Note how the list comparison is based on an elementwise comparison, and once corresponding elements are found not to match it is still necessary to recur on the tail to look for a potential difference in length that overrides a difference in content. I represent DFAs by nodes that can be terminal or not, and that are followed by a list of labeled successor edges:

```type 'a dfa = { final : bool; succ : ('a * 'a dfa) list }
```

This simple representation suffices to generate regular strings. Manolios's algorithm is straightforward, if we replace the list sorted by its first component (the shortest string generated so far) by a binary heap:

```let enum_dfa cmp (f : 'a list -> unit) (g : 'a dfa) =
let h = Heap.make (fun (w, _) (w', _) -> regular_compare cmp w w') in
Heap.insert h ([], g);
while not (Heap.is_empty h) do
let (w, q) = Heap.min h in
Heap.removemin h;
if q.final then f w;
List.iter (fun (a, q) -> Heap.insert h (w @ [a], q)) q.succ
done
```

The heap initially contains the start state of the DFA labeled by the empty string. This shortest string is repeatedly taken out of the heap together with the state reachable by it. If this state is final, the string is recognized by supplying it to the enumerating function `f`. All the edges leading out of said state augment the current string by one more character. This algorithm in fact performs a level-first search of the DFA. As it is the enumeration is extremely simple but crude and too low level.
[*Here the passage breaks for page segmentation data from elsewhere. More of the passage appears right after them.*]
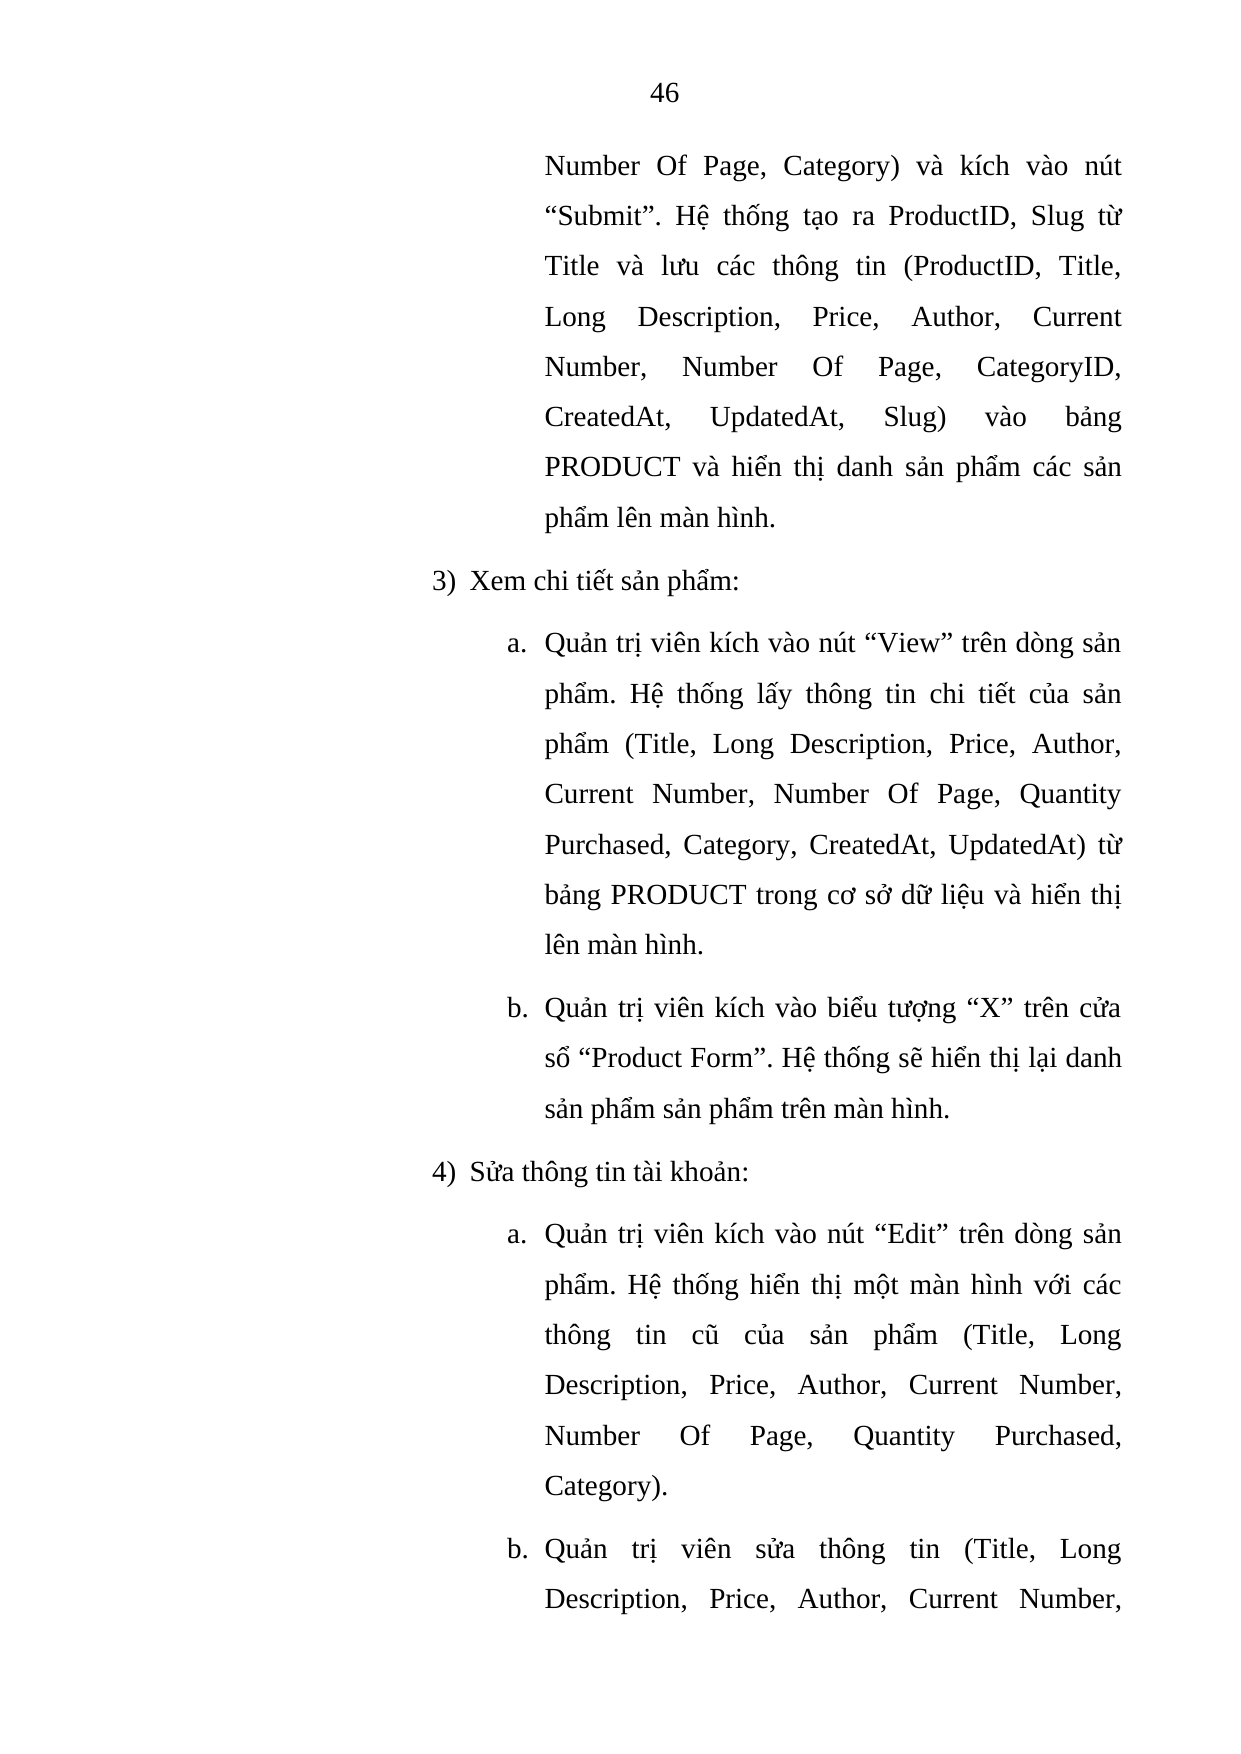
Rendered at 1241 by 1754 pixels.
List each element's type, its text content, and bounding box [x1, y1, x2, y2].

list Quản trị viên kích vào nút “Edit” trên dòng sản phẩm. Hệ thống hiển thị một màn hình với các thông tin cũ của sản phẩm (Title, Long Description, Price, Author, Current Number, Number Of Page, Quantity Purchased, Category). [507, 1216, 1122, 1502]
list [507, 1531, 1122, 1615]
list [507, 148, 1122, 533]
list Quản trị viên kích vào biểu tượng “X” trên cửa sổ “Product Form”. Hệ thống sẽ hiển thị lại danh sản phẩm sản phẩm trên màn hình. [507, 990, 1122, 1124]
list Quản trị viên kích vào nút “View” trên dòng sản phẩm. Hệ thống lấy thông tin chi tiết của sản phẩm (Title, Long Description, Price, Author, Current Number, Number Of Page, Quantity Purchased, Category, CreatedAt, UpdatedAt) từ bảng PRODUCT trong cơ sở dữ liệu và hiển thị lên màn hình. [507, 626, 1122, 961]
text Sửa thông tin tài khoản: [432, 1154, 1122, 1187]
text Xem chi tiết sản phẩm: [432, 563, 1122, 596]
It is not difficult to wrap it in an unfold with rather better functional structure, besides the ability to control the number of strings visited:

```let unfold_iterator f e (iter : ('a -> unit) -> 'b -> unit) o =
let arg = ref e
and res = ref [] in
begin try
iter (fun x -> match f (!arg, x) with
| Some (e, y) -> arg := e; res := y :: !res
| None        -> raise Exit) o
with Exit -> () end;
List.rev !res
```

With this, stopping after generating N strings is a one-liner:

```let take_iterator n =
unfold_iterator (fun (i, x) -> if i > 0 then Some (i-1, x) else None) n
```

as is directly taking the first N character strings as such recognized by a textual DFA:

```let implode l =
let b = Buffer.create 8 in
Buffer.contents b

let take_str n dfa = List.map implode (take_iterator n (enum_dfa compare) dfa)
```

As a first example, here is the DFA recognizing Doug McIlroy's sandwich language `ab*a`:

```let sandwich =
let     s2 = { final = true ; succ = []; } in
let rec s1 = { final = false; succ = [('b', s1); ('a', s2)]; } in
let     s0 = { final = false; succ = [('a', s1)]; } in
s0
```

Its first six words are:

```# take_str 6 sandwich ;;
- : string list = ["aa"; "aba"; "abba"; "abbba"; "abbbba"; "abbbbba"]
```

As a second example, here is the DFA recognizing Doug McIlroy's even A's language `(ab*a|b)*`:

```let even_a =
let rec s1 = { final = false; succ = [('a', s0); ('b', s1)]; }
and s0 = { final = true ; succ = [('b', s0); ('a', s1)]; } in
s0
```

Its first 20 words are:

```# take_str 20 even_a ;;
- : string list =
[""; "b"; "aa"; "bb"; "aab"; "aba"; "baa"; "bbb"; "aaaa"; "aabb"; "abab";
"abba"; "baab"; "baba"; "bbaa"; "bbbb"; "aaaab"; "aaaba"; "aabaa"; "aabbb"]
```

Note that the brevity of the enumeration procedure has nothing to do with functional programming or the expressiveness of OCaml: the same solution would translate almost verbatim to an imperative language like C, modulo the explicit creation and destruction of the heap and its elements. Also, note how graph traversals are one-to-one with the data structure used to keep intermediate state: with a stack you have DFS, with a queue you have BFS, and with a priority queue you have some kind of LFS, depending on the underlying order chosen.